Dulce jueves

La chica de Tokio

¿Debemos aceptar que la inteligencia artificial cambie nuestra manera de entender la vida? Ese es para mí el peligro

Fotograma del vídeo generado mediante 'Sora', herramienta de inteligencia artificial

Fotograma del vídeo generado mediante 'Sora', herramienta de inteligencia artificial / OpenAI

Enrique Arroyas

Enrique Arroyas

El profesor de Producción Audiovisual llegó el viernes con la noticia: un nuevo sistema de inteligencia artificial creado por ‘OpenAI’ es capaz de generar vídeos a partir de texto. Escribes lo que quieres ver y, a partir de la nada, aparecen imágenes que simulan el mundo físico con tanta perfección y complejidad que muy pronto será imposible diferenciar lo artificial de lo real. Mientras nos mostraba el invento, y tras arrancarnos exclamaciones de asombro, el profesor se acarició la perilla y concluyó: «Toca ir de la mano de la inteligencia artificial». El colega especialista en Humanidades no lo tenía tan claro. ¿De la mano hacia dónde? Zanjó el asunto el profesor de Tecnología III por el lado del optimismo: «Hacia las historias, los mitos, las humanidades, la intuición, el arte, la creatividad...». Yo estuve a punto de añadir: «Y hacia el fin de los tiempos», pero me callé. Imagino que situaciones como esta se habrán vivido en las redacciones de los periódicos y las televisiones, las productoras de cine, los gabinetes de psiquiatras y psicólogos, los laboratorios, los despachos de los asesores políticos y en los cuarteles, entre legisladores y juristas. En todas partes. Incluso en el cielo, donde andarán buscando al dios de la máquina.

Al día siguiente, si abrías el periódico, encontrabas a una mujer bella y elegante, con chaqueta de cuero, vestido largo rojo y botas negras, caminando poderosa por una calle de Tokio entre luces de neón reflejadas en el asfalto mojado, aunque ni ella era una mujer ni la ciudad era Tokio, pero no importaba, porque la escena era fascinante, como un mito, y ella estaba tan viva que parecía atravesar las páginas para continuar con su paseo frío y ondulante entre los escombros del hospital de Jan Yunis, al sur de la Franja de Gaza, junto a una pareja de soldados israelíes que, distraídos mientras se hacen un selfie, no se percatan de esa presencia artificial que parecía seguir avanzando hacia las calles de Moscú donde la gente deposita flores en recuerdo de Navalni, y así, página tras página, recorriendo como un fantasma majestuoso los despojos del mundo real.
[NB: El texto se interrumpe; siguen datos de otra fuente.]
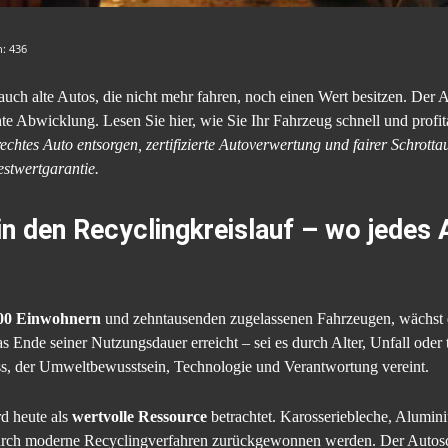
n:
436
 auch alte Autos, die nicht mehr fahren, noch einen Wert besitzen. Der A
e Abwicklung. Lesen Sie hier, wie Sie Ihr Fahrzeug schnell und profit
chtes Auto entsorgen, zertifizierte Autoverwertung und fairer Schrott
stwertgarantie.
n den Recyclingkreislauf – wo jedes 
00 Einwohnern
und zehntausenden zugelassenen Fahrzeugen, wächst 
 Ende seiner Nutzungsdauer erreicht – sei es durch Alter, Unfall oder
s, der Umweltbewusstsein, Technologie und Verantwortung vereint.
rd heute als
wertvolle Ressource
betrachtet. Karosseriebleche, Alumin
durch moderne Recyclingverfahren zurückgewonnen werden. Der Autosch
No sé si habrá algún término medio entre la fascinación y el terror cuando imaginamos el mundo que llega, donde, como se ha dicho, «la verdad tiene poco futuro».

Durante un tiempo nos hemos engañado pensando que la inteligencia artificial era un oxímoron, que la máquina ni piensa, ni siente, ni crea. Ahora sabemos que si no lo hace ya, pronto lo hará, y lo hará mejor que el ser humano en cierto sentido. Y llegará el día en que ignoraremos de dónde procede su pensamiento. Será el vacío absoluto. Estamos entrando en una nueva era cuyo desafío es cómo convivir con la máquina. Ir de su mano es aceptar su dominio, resignarse a la forma en que la máquina hace las cosas. ¿Debemos aceptar que la inteligencia artificial cambie nuestra manera de entender la vida? Ese es para mí el peligro. Porque hay una diferencia fundamental entre el ser humano y la máquina. Mientras que el ser humano crea mundos imaginarios, la máquina crea mundos inexistentes. La chica de Tokio es tan terrible que ni siquiera le han puesto nombre.